AN EFFECTIVE GENETIC ALGORITHM FOR FLOW SHOP SCHEDULING PROBLEMS TO MINIMIZE MAKESPAN
Keywords:Flow shop scheduling, Makespan, Genetic Algorithm, Matlab.
In this paper, the flowshop scheduling problem with the objective of minimizing the makespan has important applications in an exceedingly type of industrial systems.
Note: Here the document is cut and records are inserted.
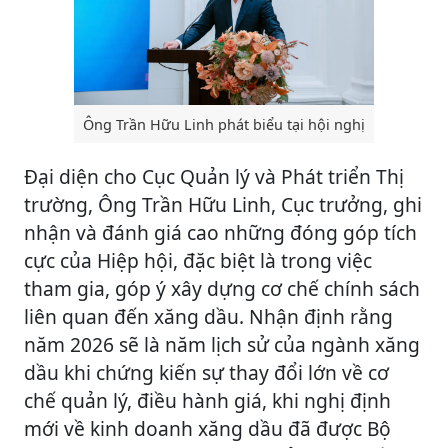
Ông Trần Hữu Linh phát biểu tại hội nghị
Đại diện cho Cục Quản lý và Phát triển Thị
trường, Ông Trần Hữu Linh, Cục trưởng, ghi
nhận và đánh giá cao những đóng góp tích
cực của Hiệp hội, đặc biệt là trong việc
tham gia, góp ý xây dựng cơ chế chính sách
liên quan đến xăng dầu. Nhận định rằng
năm 2026 sẽ là năm lịch sử của ngành xăng
dầu khi chứng kiến sự thay đổi lớn về cơ
chế quản lý, điều hành giá, khi nghị định
mới về kinh doanh xăng dầu đã được Bộ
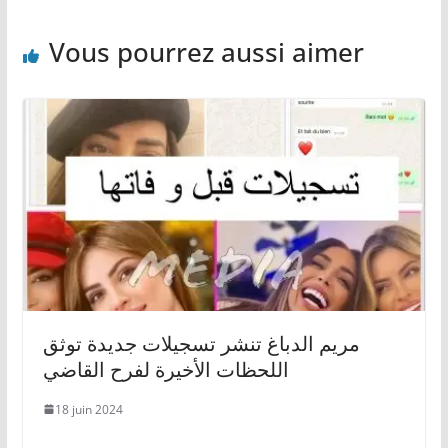
Vous pourrez aussi aimer
مريم الدباغ تنشر تسجيلات جديدة توثق
اللحظات الأخيرة لفرح القاضي
18 juin 2024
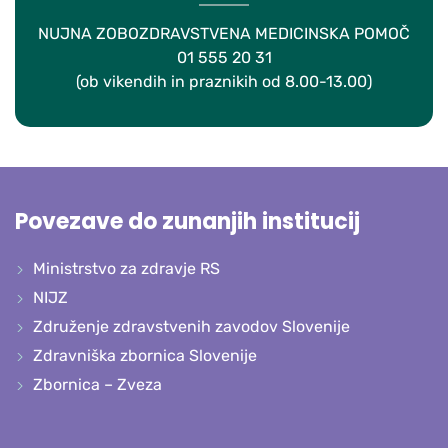
NUJNA ZOBOZDRAVSTVENA MEDICINSKA POMOČ
01 555 20 31
(ob vikendih in praznikih od 8.00-13.00)
Povezave do zunanjih institucij
Ministrstvo za zdravje RS
NIJZ
Združenje zdravstvenih zavodov Slovenije
Zdravniška zbornica Slovenije
Zbornica – Zveza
The main concern of flow shop scheduling is to get the most effective sequence, that minimizes the makespan, time of flow, time of idle, delay, etc. the objective of minimizing makespan is planned for finding the flowshop scheduling problem with Effective Genetic algorithm (EGA). EGA could be an easy and efficient algorithm that is employed to resolve for each single and multi-objective problem in flow shop environment. This algorithm can works simply for our real life applications. The planned algorithm is tested with well-known problems in literature. EGA’s resolution performance has been compared with the present results reported by researchers. The obtained results show that the planned EGA performs higher than NPFS-ACO algorithms in finding the flowshop scheduling problem with the makespan criterion as average percentage improvement of 1.42%. This improvement ends up in two completely different meta-heuristic algorithms for finding flow shop planning problems specifically real coded Genetic algorithm (RCGA) and EGA. However EGA is performed well once comparing with RCGA.